*Required action*
Review the material and extract every line in which the word "down" occurs.

*Data in this exercise*
* * * * * * * * *
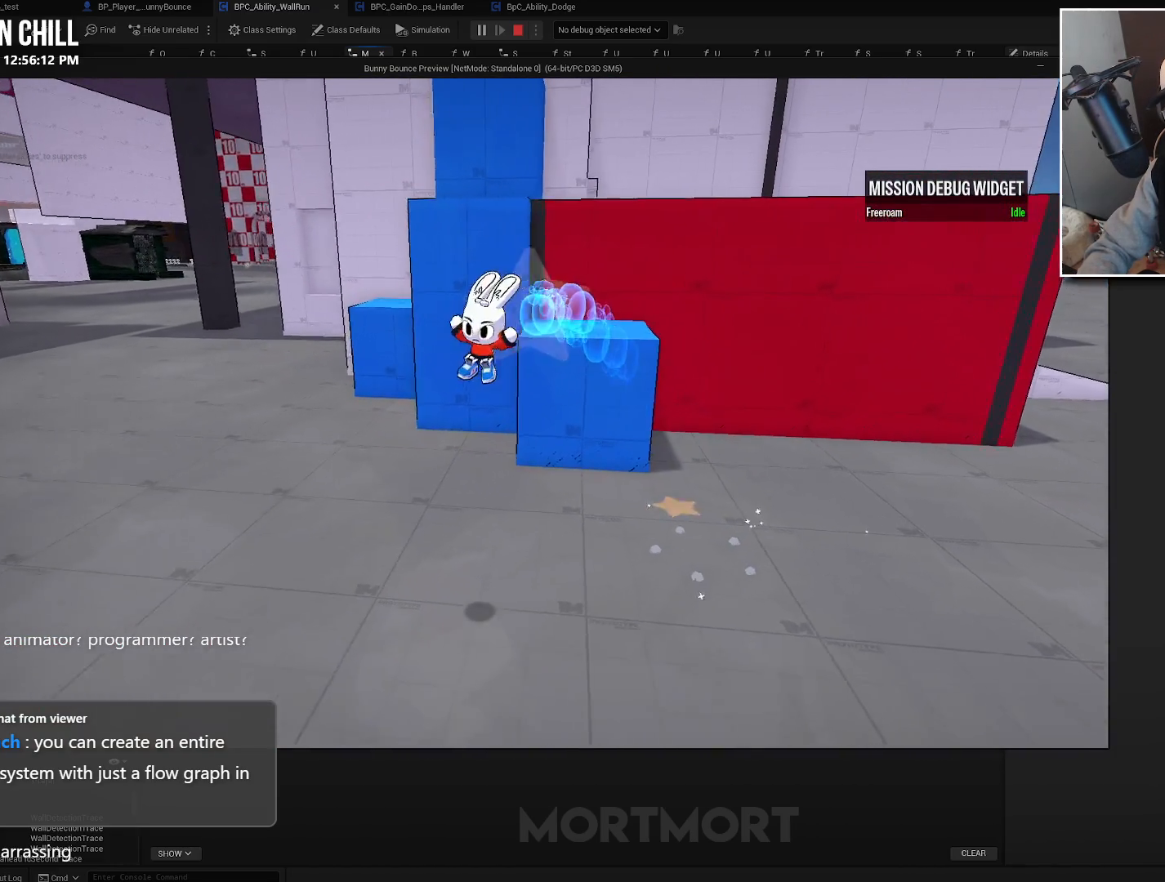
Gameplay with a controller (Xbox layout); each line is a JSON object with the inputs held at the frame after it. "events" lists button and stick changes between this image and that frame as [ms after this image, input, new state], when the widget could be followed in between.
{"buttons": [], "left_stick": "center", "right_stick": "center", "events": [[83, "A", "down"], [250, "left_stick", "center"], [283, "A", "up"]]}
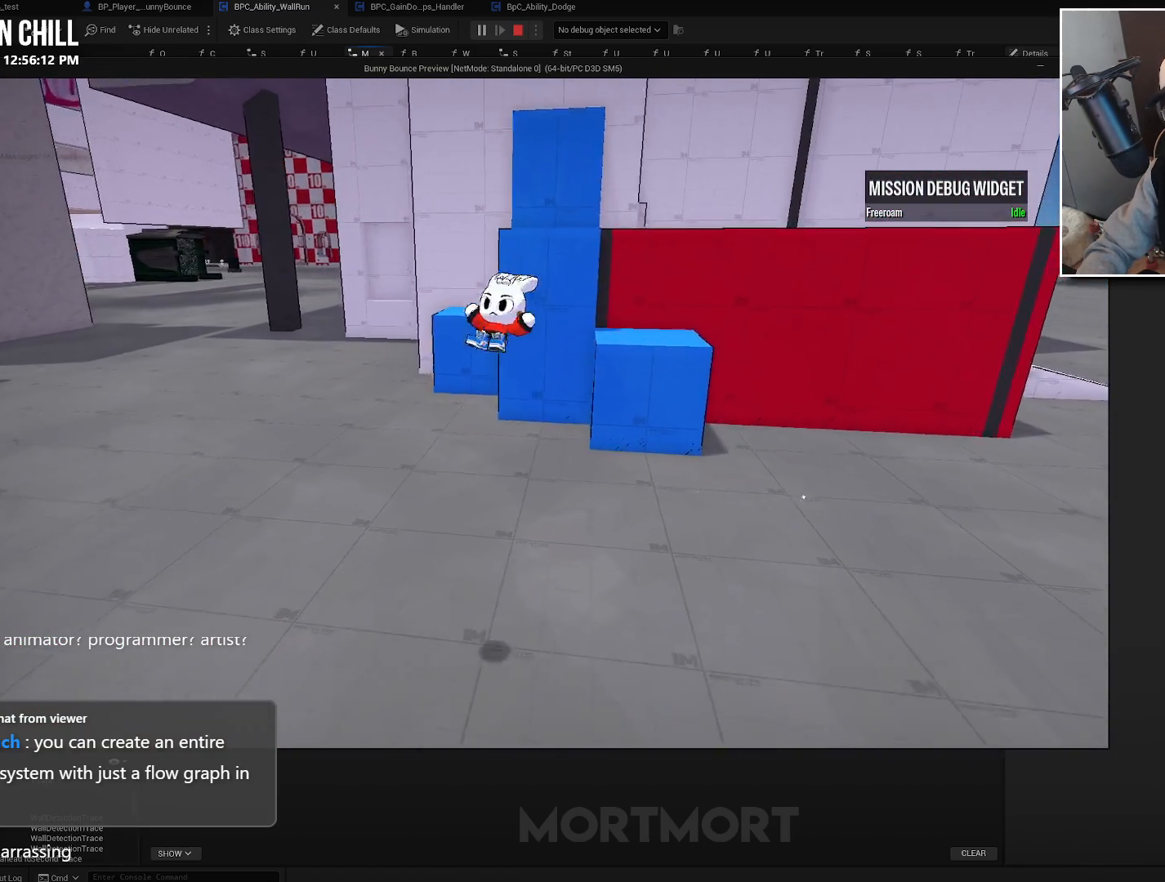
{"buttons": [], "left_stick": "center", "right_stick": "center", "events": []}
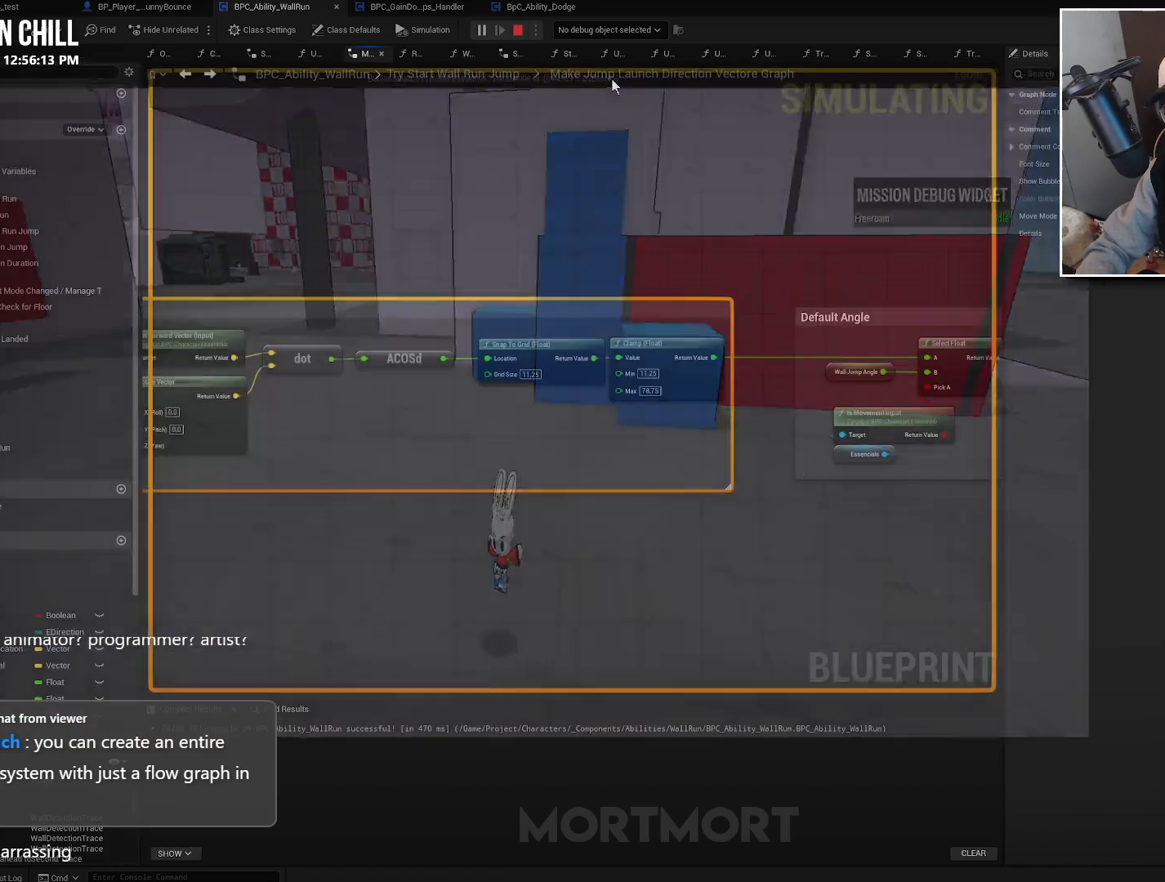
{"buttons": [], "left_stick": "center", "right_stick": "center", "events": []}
* * * * * * * * *
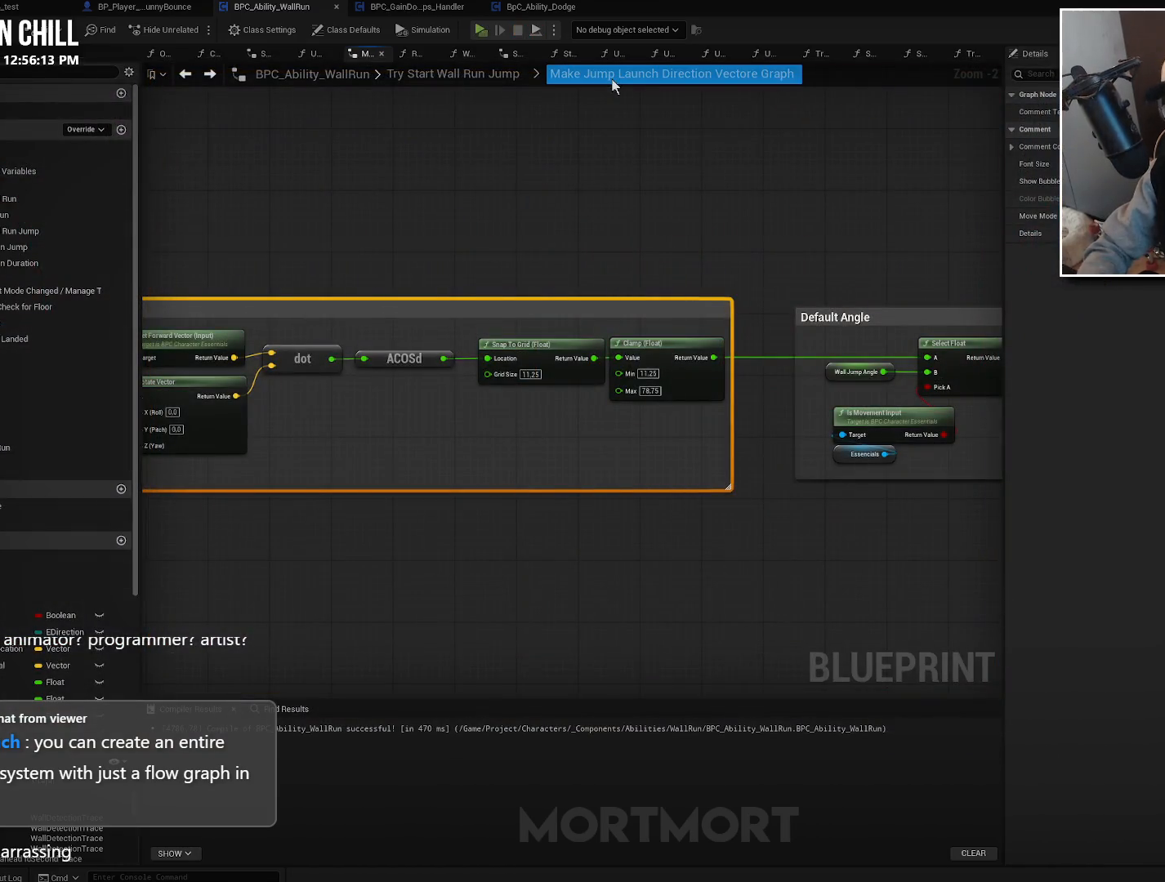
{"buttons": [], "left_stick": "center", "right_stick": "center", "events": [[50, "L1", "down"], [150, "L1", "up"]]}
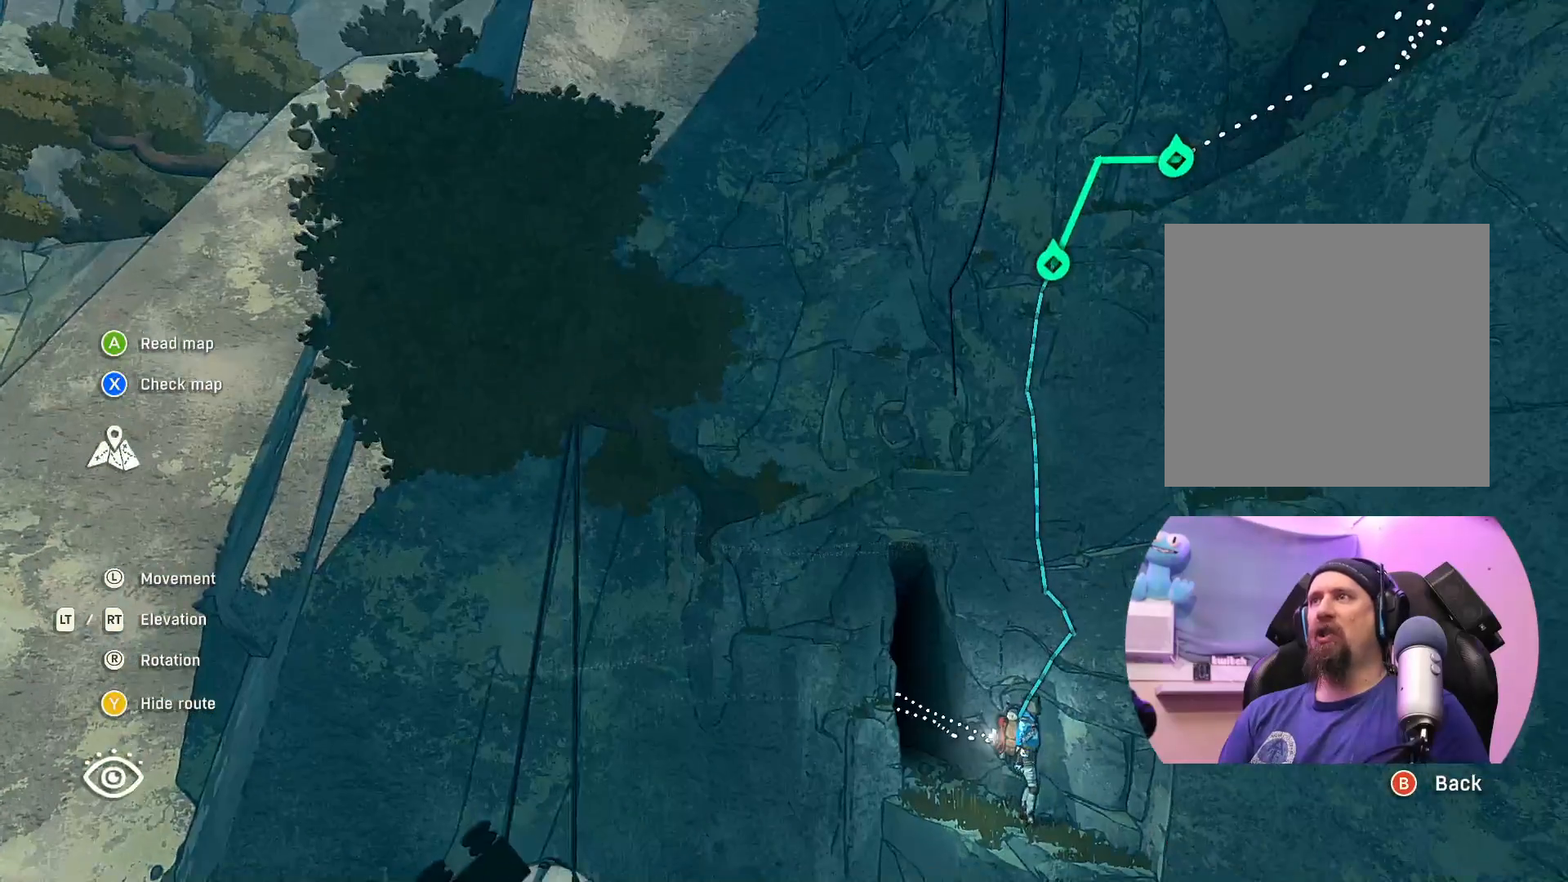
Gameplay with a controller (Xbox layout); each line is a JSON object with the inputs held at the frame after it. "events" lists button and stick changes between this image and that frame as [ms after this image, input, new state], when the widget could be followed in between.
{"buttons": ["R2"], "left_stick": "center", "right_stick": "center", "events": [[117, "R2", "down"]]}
* * * * * * * * *
*Your response*
{"buttons": [], "left_stick": "center", "right_stick": "center", "events": [[83, "A", "down"], [250, "left_stick", "center"], [283, "A", "up"]]}
{"buttons": [], "left_stick": "center", "right_stick": "center", "events": [[50, "L1", "down"], [150, "L1", "up"]]}
{"buttons": ["R2"], "left_stick": "center", "right_stick": "center", "events": [[117, "R2", "down"]]}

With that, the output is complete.